You're back! You're back! Thank you for coming back to us!

(2) DRJ made the following comment | Mar 24, 2007 5:14:23 PM | Permalink

I've heard dozens of mariachi bands in my life but I've never seen them jam. What a treat!

(3) Michelle made the following comment | Mar 25, 2007 6:26:59 PM | Permalink

Can you bring yourself to post the name of the restaurant? I hope to be in Houston in late May visiting family. There are no Mariachi bands in Vermont.

Just this afternoon, much to the annoyance of a good friend, I found myself trying to sing this standard, Cucurrucucu Paloma

(4) Dan S made the following comment | Mar 26, 2007 2:06:31 PM | Permalink

Loved this post, Beldar. Not that that's terribly unusual for your posts, but I think the change from lawyerly wonk is refreshing as a contrast.

(5) Paulina Hunter made the following comment | Apr 6, 2007 12:42:55 PM | Permalink

Great story. I love mariachi music, it's so much better than Banda....

Can you imagine the talent out there?

Congratulations on being at the right place at the right time........

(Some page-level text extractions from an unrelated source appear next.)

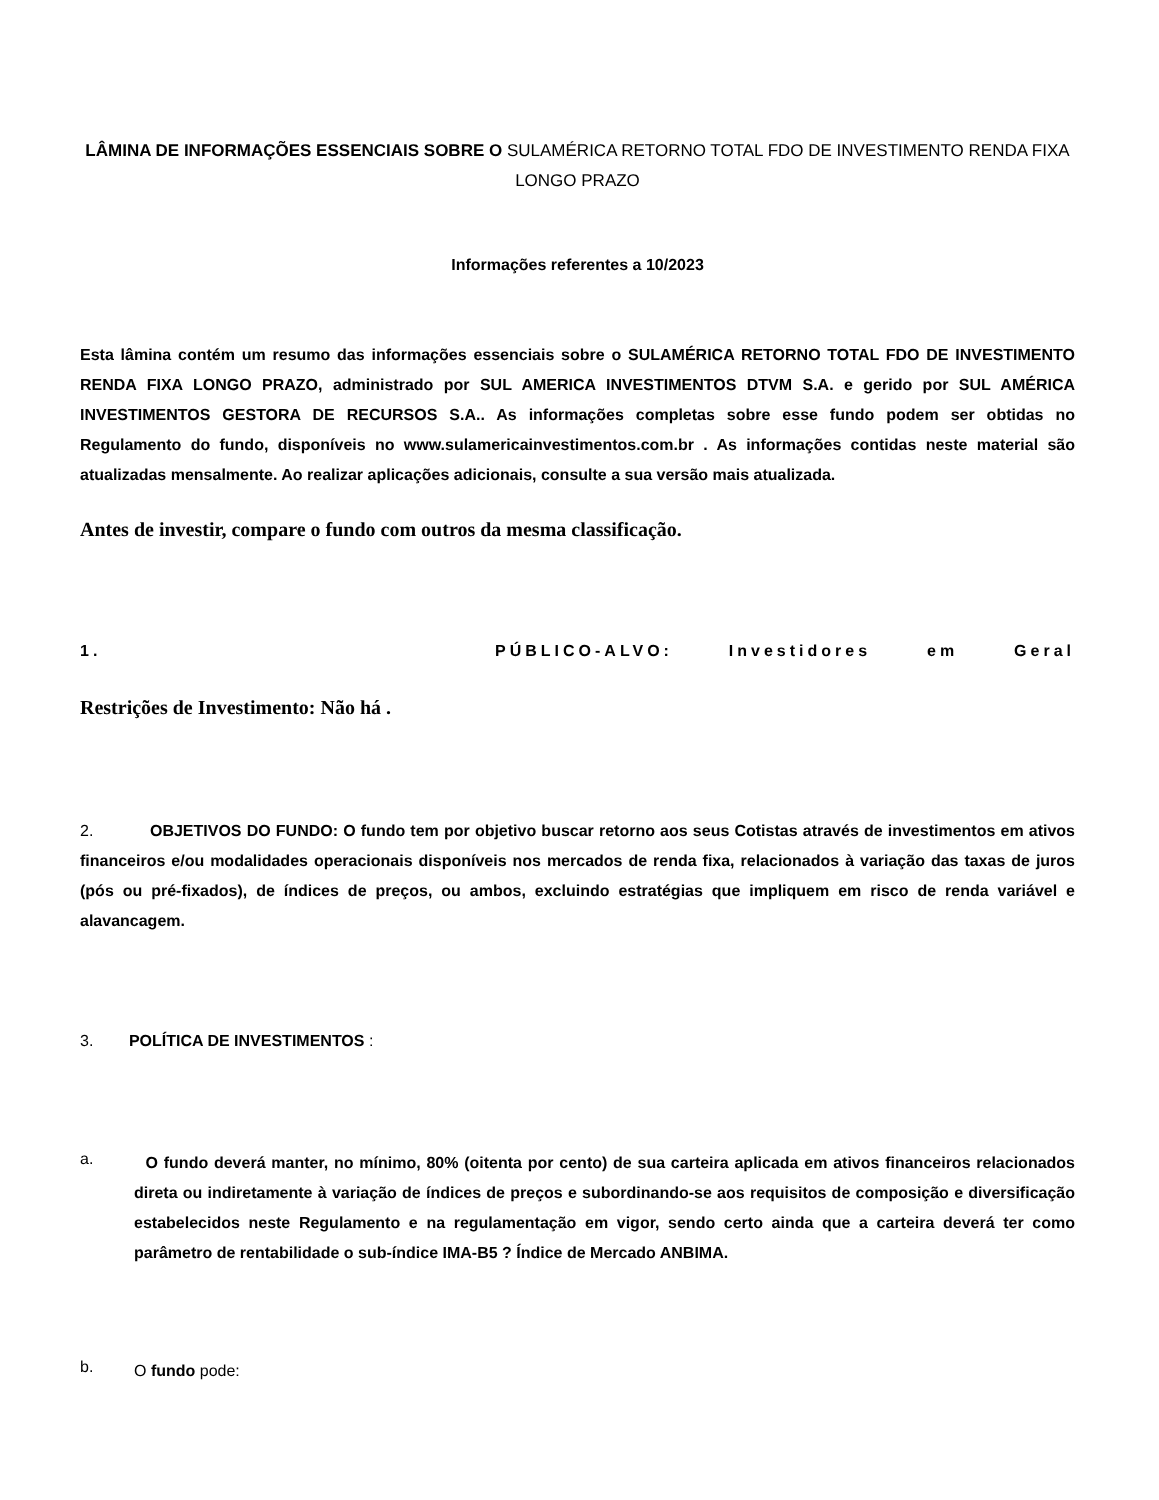LÂMINA DE INFORMAÇÕES ESSENCIAIS SOBRE O SULAMÉRICA RETORNO TOTAL FDO DE INVESTIMENTO RENDA FIXA LONGO PRAZO
Informações referentes a 10/2023
Esta lâmina contém um resumo das informações essenciais sobre o SULAMÉRICA RETORNO TOTAL FDO DE INVESTIMENTO RENDA FIXA LONGO PRAZO, administrado por SUL AMERICA INVESTIMENTOS DTVM S.A. e gerido por SUL AMÉRICA INVESTIMENTOS GESTORA DE RECURSOS S.A.. As informações completas sobre esse fundo podem ser obtidas no Regulamento do fundo, disponíveis no www.sulamericainvestimentos.com.br . As informações contidas neste material são atualizadas mensalmente. Ao realizar aplicações adicionais, consulte a sua versão mais atualizada.
Antes de investir, compare o fundo com outros da mesma classificação.
1. PÚBLICO-ALVO: Investidores em Geral
Restrições de Investimento: Não há .
2. OBJETIVOS DO FUNDO: O fundo tem por objetivo buscar retorno aos seus Cotistas através de investimentos em ativos financeiros e/ou modalidades operacionais disponíveis nos mercados de renda fixa, relacionados à variação das taxas de juros (pós ou pré-fixados), de índices de preços, ou ambos, excluindo estratégias que impliquem em risco de renda variável e alavancagem.
3. POLÍTICA DE INVESTIMENTOS :
a.
O fundo deverá manter, no mínimo, 80% (oitenta por cento) de sua carteira aplicada em ativos financeiros relacionados direta ou indiretamente à variação de índices de preços e subordinando-se aos requisitos de composição e diversificação estabelecidos neste Regulamento e na regulamentação em vigor, sendo certo ainda que a carteira deverá ter como parâmetro de rentabilidade o sub-índice IMA-B5 ? Índice de Mercado ANBIMA.
b.
O fundo pode:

(6) wtxsungoddess made the following comment | Apr 21, 2007 9:50:59 PM | Permalink

When you make your way back to the Llano Estacado..Mariachi Amistad in the LBK is awesome.

(7) wtxsungoddess made the following comment | Apr 21, 2007 9:51:45 PM | Permalink

When you make your way back to the Llano Estacado..Mariachi Amistad in the LBK is awesome.